BULGARIA'S TOURIST TAX RULED UNCONSTITUTIONAL
The tourist tax that was introduced in Bulgaria in April 2011 is unconstitutional, the Bulgarian Constitutional Court has ruled.
The Court made the ruling on April 5 but it was not made public until Monday, April 9, when it was announced on the institution's website.
The probe into the legality of the controversial tourist tax had been launched at the request of 61 Members of Parliament from the opposition Bulgarian Socialist Party and the rightist Democrats for Strong Bulgaria Party.
Under the amendments of the Local Taxes and Fees Act last April, the tourist tax replaced the local tourist fees that hotel owners used to pay per night stay; the new tax was estimated on the annual occupancy of the hotels and other accommodation establishment but set a minimum threshold of a 30% occupancy rate, that is, assuming that any hotel got at least a 30% occupancy in a given year, unless the reported occupancy rate was higher.
The rationale of the new tourist tax was the fact that it was widely believed that hotel owners misreported the number of hotel stays they got in order to pay lower fees under the previous taxation method.
However, hotel owners have revolted against the new tax alleging that hotels that provide seasonal accommodation have no way of reaching even the minimum threshold of a 30% annual occupancy rate on which the tourist tax is estimated.
The opposition MPs declared in their request to the Constitutional Court that the new tax in fact taxes the number of hotel beds, rather than the actual number of hotel stays in a given year.
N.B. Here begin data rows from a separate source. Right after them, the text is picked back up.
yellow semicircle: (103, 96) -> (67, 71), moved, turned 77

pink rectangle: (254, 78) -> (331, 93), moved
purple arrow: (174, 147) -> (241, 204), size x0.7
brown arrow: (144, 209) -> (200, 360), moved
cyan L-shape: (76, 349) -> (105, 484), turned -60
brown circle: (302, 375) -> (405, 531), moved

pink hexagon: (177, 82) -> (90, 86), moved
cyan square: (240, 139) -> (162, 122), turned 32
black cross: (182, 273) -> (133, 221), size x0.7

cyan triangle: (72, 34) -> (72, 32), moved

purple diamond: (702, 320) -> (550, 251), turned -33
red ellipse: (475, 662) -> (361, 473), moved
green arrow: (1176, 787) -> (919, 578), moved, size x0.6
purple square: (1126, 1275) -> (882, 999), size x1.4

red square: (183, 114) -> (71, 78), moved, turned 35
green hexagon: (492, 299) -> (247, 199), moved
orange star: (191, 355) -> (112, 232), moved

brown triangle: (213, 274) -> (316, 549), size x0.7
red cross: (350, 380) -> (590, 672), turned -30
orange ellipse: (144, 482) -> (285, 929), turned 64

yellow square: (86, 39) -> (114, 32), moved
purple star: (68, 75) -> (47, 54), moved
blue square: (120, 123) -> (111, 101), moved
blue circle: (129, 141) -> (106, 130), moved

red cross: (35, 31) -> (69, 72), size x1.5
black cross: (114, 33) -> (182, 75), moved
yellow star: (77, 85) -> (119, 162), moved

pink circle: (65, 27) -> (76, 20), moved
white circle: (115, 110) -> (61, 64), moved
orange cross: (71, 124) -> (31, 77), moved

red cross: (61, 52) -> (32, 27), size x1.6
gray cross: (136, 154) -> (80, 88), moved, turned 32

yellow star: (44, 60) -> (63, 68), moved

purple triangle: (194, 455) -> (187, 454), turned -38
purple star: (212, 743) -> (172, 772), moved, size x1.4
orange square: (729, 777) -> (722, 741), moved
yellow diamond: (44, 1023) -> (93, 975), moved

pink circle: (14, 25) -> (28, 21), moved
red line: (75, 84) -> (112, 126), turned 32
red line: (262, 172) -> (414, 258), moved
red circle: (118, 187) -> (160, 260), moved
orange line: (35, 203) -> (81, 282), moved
This, the MPs argued, means that the tourist tax, which is supposed to be an income tax, has been turned into a property tax, with this mixing of the two taxation concepts "contradicting the rule of law principle in the Bulgarian Constitution." The new tax is also said to be in violation of the principle that taxation must take into account the actual income.
In its ruling, the Bulgarian Constitutional Court has agreed with the arguments of the opposition MPs, stating that it is the number of night stays that need to be taxed, while the minimum 30% occupancy rate threshold turns the tourist tax into a property tax.
This contradicts the Constitution in its requirement that income and property taxes be clearly differentiated, the judges have ruled. They have also based their ruling on a 1996 case in which the same court ruled that the two type of taxes mentioned above cannot be mixed in Bulgarian legislation.
Two of the 12 judges of the Bulgarian Constitutional Court have signed the ruling against the tourist tax with reservations.